> [Work task] Among the entries below, which lines include the string "stack"? Show each one.

----- Records supplied

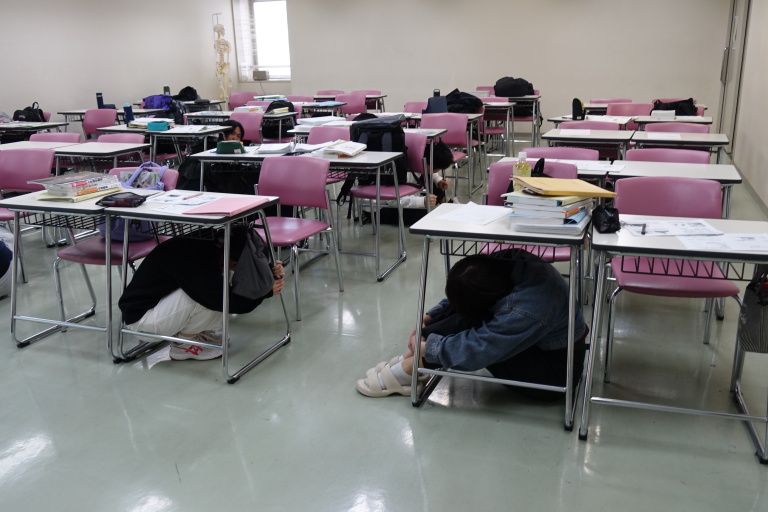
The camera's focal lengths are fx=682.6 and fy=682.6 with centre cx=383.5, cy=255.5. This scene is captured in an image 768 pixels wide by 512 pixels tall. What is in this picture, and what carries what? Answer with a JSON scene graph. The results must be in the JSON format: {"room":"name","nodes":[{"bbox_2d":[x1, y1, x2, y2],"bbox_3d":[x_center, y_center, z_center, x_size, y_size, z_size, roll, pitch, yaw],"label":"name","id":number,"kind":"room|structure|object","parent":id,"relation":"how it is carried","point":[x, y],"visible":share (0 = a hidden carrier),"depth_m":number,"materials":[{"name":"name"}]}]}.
{"room":"classroom","nodes":[
{"label":"classroom","id":0,"kind":"room"},
{"bbox_2d":[0,0,230,126],"bbox_3d":[-5.164,-2.115,7.412,0.191,2.793,12.080,5,18,21],"label":"left wall","id":1,"kind":"structure","parent":0,"point":[54,60],"depth_m":9.86,"materials":[{"name":"white paint"}]},
{"bbox_2d":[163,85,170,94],"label":"water bottle","id":2,"kind":"object","parent":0,"point":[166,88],"visible":0.69,"depth_m":9.53,"materials":[{"name":"green plastic"}]},
{"bbox_2d":[175,86,198,100],"bbox_3d":[-2.905,-2.351,10.040,0.337,0.278,0.304,5,18,21],"label":"black bag","id":3,"kind":"object","parent":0,"point":[188,91],"visible":0.86,"depth_m":9.96,"materials":[{"name":"black fabric"}]},
{"bbox_2d":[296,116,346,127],"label":"paper stack","id":4,"kind":"object","parent":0,"point":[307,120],"visible":0.87,"depth_m":6.43,"materials":[{"name":"white paper"}]},
{"bbox_2d":[1,139,766,511],"bbox_3d":[-0.568,-0.073,5.255,7.414,0.106,11.203,5,18,21],"label":"floor","id":5,"kind":"structure","parent":0,"point":[414,415],"depth_m":2.73,"materials":[{"name":"grey"}]},
{"bbox_2d":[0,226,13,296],"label":"person","id":6,"kind":"object","parent":5,"relation":"on","point":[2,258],"visible":0.9,"depth_m":4.03},
{"bbox_2d":[0,147,53,283],"bbox_3d":[-2.435,-0.241,4.416,0.513,0.820,0.513,5,18,21],"label":"pink chair","id":7,"kind":"object","parent":5,"relation":"on","point":[23,155],"visible":0.64,"depth_m":4.50,"materials":[{"name":"plastic"}]},
{"bbox_2d":[0,120,67,141],"bbox_3d":[-3.989,-1.007,7.336,0.985,0.766,0.785,5,18,21],"label":"desk","id":8,"kind":"object","parent":5,"relation":"on","point":[50,126],"visible":0.42,"depth_m":7.12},
{"bbox_2d":[12,103,45,122],"bbox_3d":[-3.995,-1.548,7.692,0.314,0.312,0.309,5,18,21],"label":"black bag","id":9,"kind":"object","parent":8,"relation":"on","point":[29,115],"visible":0.8,"depth_m":7.61,"materials":[{"name":"black fabric"}]},
{"bbox_2d":[27,132,81,143],"bbox_3d":[-2.834,-0.633,5.838,0.520,0.789,0.556,5,18,21],"label":"chair","id":10,"kind":"object","parent":5,"relation":"on","point":[66,135],"visible":0.18,"depth_m":5.91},
{"bbox_2d":[0,139,147,176],"bbox_3d":[-2.419,-0.463,5.298,1.083,0.707,0.710,5,18,21],"label":"desk","id":11,"kind":"object","parent":5,"relation":"on","point":[102,151],"visible":0.42,"depth_m":5.11,"materials":[{"name":"white wood"}]},
{"bbox_2d":[1,183,161,356],"bbox_3d":[-1.501,0.049,3.505,0.717,0.724,0.575,5,18,21],"label":"desk","id":12,"kind":"object","parent":5,"relation":"on","point":[35,202],"visible":0.61,"depth_m":3.32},
{"bbox_2d":[29,171,122,199],"bbox_3d":[-1.565,-0.366,3.476,0.291,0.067,0.358,9,20,32],"label":"book stack","id":13,"kind":"object","parent":12,"relation":"on","point":[66,184],"visible":0.97,"depth_m":3.40,"materials":[{"name":"paper"}]},
{"bbox_2d":[83,108,117,137],"bbox_3d":[-3.282,-1.252,7.880,0.532,0.824,0.530,5,18,21],"label":"pink chair","id":14,"kind":"object","parent":5,"relation":"on","point":[87,132],"visible":0.49,"depth_m":7.86,"materials":[{"name":"plastic"}]},
{"bbox_2d":[58,106,163,130],"bbox_3d":[-3.443,-1.477,8.778,1.014,0.753,0.805,5,18,21],"label":"desk","id":15,"kind":"object","parent":5,"relation":"on","point":[65,112],"visible":0.35,"depth_m":8.50,"materials":[{"name":"wood"}]},
{"bbox_2d":[95,92,104,108],"bbox_3d":[-3.492,-1.882,8.402,0.081,0.253,0.076,5,18,21],"label":"water bottle","id":16,"kind":"object","parent":15,"relation":"on","point":[101,102],"visible":0.89,"depth_m":8.37,"materials":[{"name":"blue plastic"}]},
{"bbox_2d":[142,94,173,110],"bbox_3d":[-3.081,-2.076,9.351,0.400,0.246,0.336,5,18,21],"label":"blue bag","id":17,"kind":"object","parent":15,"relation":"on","point":[160,106],"visible":0.81,"depth_m":9.24,"materials":[{"name":"blue fabric"}]},
{"bbox_2d":[53,167,173,319],"bbox_3d":[-1.423,-0.041,3.710,0.507,0.795,0.532,5,18,21],"label":"pink chair","id":18,"kind":"object","parent":5,"relation":"on","point":[86,253],"visible":0.37,"depth_m":3.61,"materials":[{"name":"pink plastic"}]},
{"bbox_2d":[100,163,167,242],"bbox_3d":[-1.333,-0.287,3.651,0.327,0.368,0.273,5,18,21],"label":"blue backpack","id":19,"kind":"object","parent":18,"relation":"on","point":[117,236],"visible":0.28,"depth_m":3.61,"materials":[{"name":"blue fabric"}]},
{"bbox_2d":[95,132,144,144],"bbox_3d":[-2.199,-0.589,5.553,0.516,0.757,0.519,5,18,21],"label":"chair","id":20,"kind":"object","parent":5,"relation":"on","point":[102,138],"visible":0.2,"depth_m":5.62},
{"bbox_2d":[96,123,226,161],"bbox_3d":[-2.025,-0.829,6.516,1.085,0.737,0.693,5,18,21],"label":"desk","id":21,"kind":"object","parent":5,"relation":"on","point":[137,132],"visible":0.47,"depth_m":6.23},
{"bbox_2d":[123,103,133,123],"bbox_3d":[-2.519,-1.389,6.722,0.080,0.233,0.070,5,18,21],"label":"water bottle","id":22,"kind":"object","parent":21,"relation":"on","point":[126,112],"visible":0.99,"depth_m":6.70,"materials":[{"name":"blue plastic"}]},
{"bbox_2d":[146,120,170,130],"bbox_3d":[-2.078,-1.199,6.308,0.207,0.072,0.120,5,18,21],"label":"pencil case","id":23,"kind":"object","parent":21,"relation":"on","point":[151,126],"visible":0.99,"depth_m":6.26,"materials":[{"name":"teal fabric"}]},
{"bbox_2d":[104,190,291,382],"bbox_3d":[-0.874,0.117,3.251,0.688,0.712,0.543,5,18,21],"label":"desk","id":24,"kind":"object","parent":5,"relation":"on","point":[218,218],"visible":0.69,"depth_m":3.08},
{"bbox_2d":[96,192,146,207],"bbox_3d":[-1.235,-0.270,3.210,0.207,0.048,0.131,5,18,21],"label":"pencil case","id":25,"kind":"object","parent":24,"relation":"on","point":[126,199],"visible":1,"depth_m":3.17,"materials":[{"name":"black fabric"}]},
{"bbox_2d":[145,190,219,207],"bbox_3d":[-0.942,-0.275,3.259,0.303,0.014,0.248,5,18,21],"label":"paper","id":26,"kind":"object","parent":24,"relation":"on","point":[167,199],"visible":0.94,"depth_m":3.24,"materials":[{"name":"white paper"}]},
{"bbox_2d":[182,195,269,215],"bbox_3d":[-0.710,-0.232,3.103,0.257,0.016,0.321,5,18,21],"label":"pink folder","id":27,"kind":"object","parent":24,"relation":"on","point":[220,209],"visible":0.99,"depth_m":3.07,"materials":[{"name":"pink paper"}]},
{"bbox_2d":[230,227,274,299],"bbox_3d":[-0.592,0.021,3.043,0.208,0.292,0.248,5,18,21],"label":"bag","id":28,"kind":"object","parent":24,"relation":"hanging from","point":[250,284],"visible":0.95,"depth_m":2.99,"materials":[{"name":"grey fabric"}]},
{"bbox_2d":[118,222,288,365],"bbox_3d":[-0.834,0.130,3.141,0.664,0.747,0.541,-3,17,-7],"label":"person","id":29,"kind":"object","parent":5,"relation":"on","point":[149,311],"visible":0.71,"depth_m":3.02},
{"bbox_2d":[212,14,231,105],"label":"skeleton model","id":30,"kind":"object","parent":5,"relation":"on","point":[227,45],"visible":0.9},
{"bbox_2d":[218,120,245,145],"bbox_3d":[-1.404,-0.792,6.061,0.448,0.744,0.435,-12,20,-33],"label":"person","id":31,"kind":"object","parent":5,"relation":"on","point":[230,124],"visible":0.23,"depth_m":6.00},
{"bbox_2d":[184,110,295,142],"bbox_3d":[-1.579,-1.206,7.758,1.194,0.751,0.769,5,18,21],"label":"desk","id":32,"kind":"object","parent":5,"relation":"on","point":[209,115],"visible":0.48,"depth_m":7.46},
{"bbox_2d":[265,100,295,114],"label":"black bag","id":33,"kind":"object","parent":32,"relation":"on","point":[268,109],"visible":0.59,"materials":[{"name":"black fabric"}]},
{"bbox_2d":[228,92,255,109],"bbox_3d":[-2.087,-1.963,10.210,0.533,0.837,0.547,5,18,21],"label":"pink chair","id":34,"kind":"object","parent":5,"relation":"on","point":[244,100],"visible":0.45,"depth_m":10.23,"materials":[{"name":"pink plastic"}]},
{"bbox_2d":[229,111,262,143],"bbox_3d":[-1.520,-1.041,7.082,0.524,0.824,0.520,5,18,21],"label":"pink chair","id":35,"kind":"object","parent":5,"relation":"on","point":[256,129],"visible":0.37,"depth_m":7.13,"materials":[{"name":"plastic"}]},
{"bbox_2d":[254,154,342,319],"bbox_3d":[-0.571,-0.124,3.880,0.502,0.819,0.529,5,18,21],"label":"pink chair","id":36,"kind":"object","parent":5,"relation":"on","point":[292,185],"visible":0.74,"depth_m":3.93,"materials":[{"name":"plastic"}]},
{"bbox_2d":[191,146,407,280],"bbox_3d":[-0.541,-0.292,4.581,1.311,0.739,0.645,5,18,21],"label":"desk","id":37,"kind":"object","parent":5,"relation":"on","point":[376,155],"visible":0.59,"depth_m":4.34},
{"bbox_2d":[215,140,244,154],"bbox_3d":[-1.054,-0.743,4.680,0.185,0.081,0.152,5,18,21],"label":"pencil case","id":38,"kind":"object","parent":37,"relation":"on","point":[224,147],"visible":0.99,"depth_m":4.63,"materials":[{"name":"green fabric"}]},
{"bbox_2d":[252,142,298,154],"bbox_3d":[-0.765,-0.757,4.809,0.273,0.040,0.294,5,18,21],"label":"paper stack","id":39,"kind":"object","parent":37,"relation":"on","point":[280,145],"visible":0.98,"depth_m":4.75,"materials":[{"name":"white paper"}]},
{"bbox_2d":[313,139,367,157],"bbox_3d":[-0.291,-0.731,4.634,0.303,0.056,0.315,5,18,21],"label":"open book","id":40,"kind":"object","parent":37,"relation":"on","point":[344,151],"visible":0.98,"depth_m":4.57,"materials":[{"name":"white paper"}]},
{"bbox_2d":[306,125,351,144],"bbox_3d":[-0.470,-0.616,5.549,0.505,0.781,0.532,5,18,21],"label":"chair","id":41,"kind":"object","parent":5,"relation":"on","point":[314,132],"visible":0.26,"depth_m":5.62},
{"bbox_2d":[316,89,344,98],"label":"chair","id":42,"kind":"object","parent":5,"relation":"on","point":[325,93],"visible":0.3,"depth_m":11.06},
{"bbox_2d":[339,92,366,115],"bbox_3d":[-0.492,-1.917,9.952,0.526,0.831,0.544,5,18,21],"label":"pink chair","id":43,"kind":"object","parent":5,"relation":"on","point":[352,99],"visible":0.55,"depth_m":9.95,"materials":[{"name":"pink plastic"}]},
{"bbox_2d":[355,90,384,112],"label":"desk","id":44,"kind":"object","parent":5,"relation":"on","point":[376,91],"visible":0.4,"depth_m":10.95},
{"bbox_2d":[346,129,429,243],"bbox_3d":[0.048,-0.466,5.004,0.495,0.823,0.518,5,18,21],"label":"pink chair","id":45,"kind":"object","parent":5,"relation":"on","point":[365,190],"visible":0.56,"depth_m":4.99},
{"bbox_2d":[349,115,407,174],"bbox_3d":[-0.044,-0.747,4.766,0.392,0.425,0.282,1,17,6],"label":"backpack","id":46,"kind":"object","parent":45,"relation":"on","point":[379,144],"visible":0.64,"depth_m":4.69,"materials":[{"name":"black fabric"}]},
{"bbox_2d":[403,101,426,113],"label":"pink chair","id":47,"kind":"object","parent":5,"relation":"on","point":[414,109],"visible":0.3,"depth_m":8.20,"materials":[{"name":"pink plastic"}]},
{"bbox_2d":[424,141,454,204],"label":"person","id":48,"kind":"object","parent":5,"relation":"on","point":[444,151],"visible":0.36,"depth_m":5.60},
{"bbox_2d":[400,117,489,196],"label":"desk","id":49,"kind":"object","parent":5,"relation":"on","point":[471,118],"visible":0.55,"depth_m":6.85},
{"bbox_2d":[419,113,476,198],"bbox_3d":[0.555,-0.937,6.588,0.512,0.828,0.510,5,18,21],"label":"pink chair","id":50,"kind":"object","parent":5,"relation":"on","point":[463,133],"visible":0.58,"depth_m":6.61,"materials":[{"name":"plastic"}]},
{"bbox_2d":[426,91,447,113],"bbox_3d":[0.566,-1.538,7.079,0.226,0.263,0.180,5,18,21],"label":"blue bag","id":51,"kind":"object","parent":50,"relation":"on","point":[438,108],"visible":0.85,"depth_m":7.02,"materials":[{"name":"blue fabric"}]},
{"bbox_2d":[439,89,483,112],"bbox_3d":[0.863,-1.688,7.577,0.478,0.280,0.381,5,18,21],"label":"black bag","id":52,"kind":"object","parent":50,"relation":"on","point":[475,103],"visible":0.73,"depth_m":7.47,"materials":[{"name":"fabric"}]},
{"bbox_2d":[357,247,589,403],"bbox_3d":[0.375,0.271,2.676,0.813,0.696,0.580,-3,17,-6],"label":"person","id":53,"kind":"object","parent":5,"relation":"on","point":[498,278],"visible":0.78,"depth_m":2.55},
{"bbox_2d":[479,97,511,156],"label":"pink chair","id":54,"kind":"object","parent":5,"relation":"on","point":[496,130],"visible":0.49,"depth_m":8.58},
{"bbox_2d":[405,205,594,432],"bbox_3d":[0.495,0.220,2.796,0.662,0.725,0.571,5,18,21],"label":"desk","id":55,"kind":"object","parent":5,"relation":"on","point":[469,226],"visible":0.71,"depth_m":2.60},
{"bbox_2d":[436,202,510,224],"bbox_3d":[0.374,-0.174,2.807,0.252,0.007,0.279,5,18,21],"label":"paper","id":56,"kind":"object","parent":55,"relation":"on","point":[472,208],"visible":0.99,"depth_m":2.79,"materials":[{"name":"white paper"}]},
{"bbox_2d":[503,187,594,233],"bbox_3d":[0.646,-0.202,2.670,0.324,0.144,0.311,5,18,21],"label":"book stack","id":57,"kind":"object","parent":55,"relation":"on","point":[561,208],"visible":0.93,"depth_m":2.58,"materials":[{"name":"paper"}]},
{"bbox_2d":[510,176,620,198],"bbox_3d":[0.700,-0.282,2.686,0.342,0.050,0.284,-4,17,-11],"label":"yellow folder","id":58,"kind":"object","parent":57,"relation":"on","point":[585,185],"visible":0.98,"depth_m":2.62,"materials":[{"name":"yellow paper"}]},
{"bbox_2d":[480,94,542,152],"bbox_3d":[1.698,-1.839,9.634,0.929,0.723,0.755,5,18,21],"label":"desk","id":59,"kind":"object","parent":5,"relation":"on","point":[534,99],"visible":0.59,"depth_m":9.34,"materials":[{"name":"wood"}]},
{"bbox_2d":[493,77,534,96],"bbox_3d":[1.850,-2.399,9.693,0.552,0.287,0.360,5,18,21],"label":"black bag","id":60,"kind":"object","parent":59,"relation":"on","point":[526,85],"visible":0.9,"depth_m":9.58,"materials":[{"name":"black fabric"}]},
{"bbox_2d":[482,161,579,265],"bbox_3d":[0.740,-0.020,3.495,0.506,0.836,0.542,5,18,21],"label":"pink chair","id":61,"kind":"object","parent":5,"relation":"on","point":[496,169],"visible":0.19,"depth_m":3.57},
{"bbox_2d":[523,146,597,160],"bbox_3d":[1.070,-0.264,4.299,0.523,0.778,0.526,5,18,21],"label":"pink chair","id":62,"kind":"object","parent":5,"relation":"on","point":[571,154],"visible":0.2,"depth_m":4.35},
{"bbox_2d":[542,128,632,159],"bbox_3d":[1.622,-0.617,5.540,0.678,0.724,0.711,5,18,21],"label":"desk","id":63,"kind":"object","parent":5,"relation":"on","point":[577,139],"visible":0.5,"depth_m":5.29,"materials":[{"name":"wood"}]},
{"bbox_2d":[572,97,584,120],"bbox_3d":[1.883,-1.417,6.613,0.112,0.211,0.148,5,18,21],"label":"black bag","id":64,"kind":"object","parent":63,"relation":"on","point":[579,111],"visible":0.97,"depth_m":6.57,"materials":[{"name":"black fabric"}]},
{"bbox_2d":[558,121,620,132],"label":"pink chair","id":65,"kind":"object","parent":5,"relation":"on","point":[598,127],"visible":0.21,"depth_m":5.78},
{"bbox_2d":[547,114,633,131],"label":"desk","id":66,"kind":"object","parent":5,"relation":"on","point":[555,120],"visible":0.28,"depth_m":6.57,"materials":[{"name":"white wood"}]},
{"bbox_2d":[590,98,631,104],"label":"chair","id":67,"kind":"object","parent":5,"relation":"on","point":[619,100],"visible":0.22,"depth_m":8.46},
{"bbox_2d":[488,156,741,220],"bbox_3d":[1.286,-0.162,4.013,1.292,0.714,0.644,5,18,21],"label":"desk","id":68,"kind":"object","parent":5,"relation":"on","point":[723,172],"visible":0.26,"depth_m":3.78,"materials":[{"name":"white wood"}]},
{"bbox_2d":[564,159,624,172],"bbox_3d":[1.165,-0.522,3.913,0.340,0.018,0.268,5,18,21],"label":"paper","id":69,"kind":"object","parent":68,"relation":"on","point":[601,166],"visible":0.86,"depth_m":3.89,"materials":[{"name":"white paper"}]},
{"bbox_2d":[605,102,651,116],"bbox_3d":[2.635,-1.228,7.430,0.540,0.808,0.546,5,18,21],"label":"pink chair","id":70,"kind":"object","parent":5,"relation":"on","point":[627,109],"visible":0.38,"depth_m":7.49,"materials":[{"name":"pink plastic"}]},
{"bbox_2d":[627,148,710,163],"bbox_3d":[1.686,-0.232,4.129,0.522,0.784,0.527,5,18,21],"label":"chair","id":71,"kind":"object","parent":5,"relation":"on","point":[645,153],"visible":0.18,"depth_m":4.19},
{"bbox_2d":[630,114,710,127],"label":"desk","id":72,"kind":"object","parent":5,"relation":"on","point":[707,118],"visible":0.31,"depth_m":6.43,"materials":[{"name":"white wood"}]},
{"bbox_2d":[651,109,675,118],"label":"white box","id":73,"kind":"object","parent":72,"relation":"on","point":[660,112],"visible":0.97,"depth_m":6.46,"materials":[{"name":"white"}]},
{"bbox_2d":[653,98,696,116],"bbox_3d":[3.086,-1.542,7.282,0.414,0.268,0.309,-5,17,-14],"label":"black bag","id":74,"kind":"object","parent":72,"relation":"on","point":[656,103],"visible":0.56,"depth_m":7.19,"materials":[{"name":"black fabric"}]},
{"bbox_2d":[601,174,742,376],"bbox_3d":[1.260,0.099,3.022,0.509,0.817,0.539,5,18,21],"label":"pink chair","id":75,"kind":"object","parent":5,"relation":"on","point":[622,276],"visible":0.63,"depth_m":3.05,"materials":[{"name":"plastic"}]},
{"bbox_2d":[641,122,708,132],"bbox_3d":[2.324,-0.657,5.510,0.541,0.784,0.544,5,18,21],"label":"chair","id":76,"kind":"object","parent":5,"relation":"on","point":[672,124],"visible":0.24,"depth_m":5.57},
{"bbox_2d":[585,215,767,465],"bbox_3d":[1.184,0.285,2.552,0.775,0.709,0.573,5,18,21],"label":"desk","id":77,"kind":"object","parent":5,"relation":"on","point":[759,261],"visible":0.83,"depth_m":2.44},
{"bbox_2d":[591,204,620,232],"bbox_3d":[0.848,-0.155,2.609,0.089,0.100,0.175,-1,17,0],"label":"black pouch","id":78,"kind":"object","parent":77,"relation":"on","point":[607,220],"visible":0.99,"depth_m":2.57,"materials":[{"name":"black"}]},
{"bbox_2d":[640,222,646,234],"bbox_3d":[0.962,-0.101,2.523,0.010,0.012,0.131,6,18,24],"label":"pen","id":79,"kind":"object","parent":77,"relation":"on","point":[644,226],"visible":0.99,"depth_m":2.50,"materials":[{"name":"black"}]},
{"bbox_2d":[625,218,722,236],"bbox_3d":[1.079,-0.109,2.563,0.310,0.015,0.223,0,17,5],"label":"paper","id":80,"kind":"object","parent":77,"relation":"on","point":[674,230],"visible":0.94,"depth_m":2.54,"materials":[{"name":"white paper"}]},
{"bbox_2d":[676,231,767,252],"bbox_3d":[1.213,-0.051,2.349,0.335,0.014,0.238,5,18,21],"label":"paper","id":81,"kind":"object","parent":77,"relation":"on","point":[756,239],"visible":0.94,"depth_m":2.34,"materials":[{"name":"white paper"}]},
{"bbox_2d":[736,268,767,353],"bbox_3d":[1.344,0.172,2.325,0.236,0.319,0.163,5,18,21],"label":"handbag","id":82,"kind":"object","parent":77,"relation":"hanging from","point":[753,320],"visible":0.94,"depth_m":2.32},
{"bbox_2d":[630,131,727,161],"bbox_3d":[2.276,-0.571,5.363,0.742,0.705,0.699,5,18,21],"label":"desk","id":83,"kind":"object","parent":5,"relation":"on","point":[687,135],"visible":0.43,"depth_m":5.11,"materials":[{"name":"wood"}]},
{"bbox_2d":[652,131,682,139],"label":"paper","id":84,"kind":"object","parent":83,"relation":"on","point":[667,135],"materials":[{"name":"white paper"}]},
{"bbox_2d":[234,0,734,132],"bbox_3d":[1.400,-3.433,11.494,7.935,2.768,0.224,5,18,21],"label":"back wall","id":85,"kind":"structure","parent":0,"point":[543,76],"depth_m":11.13,"materials":[{"name":"paint"}]},
{"bbox_2d":[235,0,290,80],"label":"window","id":86,"kind":"structure","parent":85,"relation":"in","point":[253,66],"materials":[{"name":"white glass"}]},
{"bbox_2d":[252,69,268,80],"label":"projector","id":87,"kind":"object","parent":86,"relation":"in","point":[256,73],"visible":0.98,"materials":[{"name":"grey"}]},
{"bbox_2d":[511,152,530,189],"bbox_3d":[0.580,-0.328,2.884,0.071,0.220,0.063,5,18,21],"label":"bottle","id":88,"kind":"object","parent":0,"point":[522,173],"visible":0.63,"depth_m":2.85,"materials":[{"name":"plastic"}]},
{"bbox_2d":[720,0,767,217],"bbox_3d":[2.838,-1.366,4.357,0.192,2.835,10.913,5,18,21],"label":"right wall","id":89,"kind":"structure","parent":0,"point":[767,155],"depth_m":7.04,"materials":[{"name":"paint"}]},
{"bbox_2d":[716,0,750,146],"bbox_3d":[4.893,-2.777,9.558,0.133,2.489,1.434,5,18,21],"label":"door","id":90,"kind":"structure","parent":89,"relation":"in","point":[735,20],"depth_m":9.48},
{"bbox_2d":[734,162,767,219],"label":"baseboard","id":91,"kind":"structure","parent":89,"relation":"attached to","point":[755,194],"depth_m":6.53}
]}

----------

> [Reply to the exercise]
{"bbox_2d":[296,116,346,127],"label":"paper stack","id":4,"kind":"object","parent":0,"point":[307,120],"visible":0.87,"depth_m":6.43,"materials":[{"name":"white paper"}]},
{"bbox_2d":[29,171,122,199],"bbox_3d":[-1.565,-0.366,3.476,0.291,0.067,0.358,9,20,32],"label":"book stack","id":13,"kind":"object","parent":12,"relation":"on","point":[66,184],"visible":0.97,"depth_m":3.40,"materials":[{"name":"paper"}]},
{"bbox_2d":[252,142,298,154],"bbox_3d":[-0.765,-0.757,4.809,0.273,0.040,0.294,5,18,21],"label":"paper stack","id":39,"kind":"object","parent":37,"relation":"on","point":[280,145],"visible":0.98,"depth_m":4.75,"materials":[{"name":"white paper"}]},
{"bbox_2d":[503,187,594,233],"bbox_3d":[0.646,-0.202,2.670,0.324,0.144,0.311,5,18,21],"label":"book stack","id":57,"kind":"object","parent":55,"relation":"on","point":[561,208],"visible":0.93,"depth_m":2.58,"materials":[{"name":"paper"}]},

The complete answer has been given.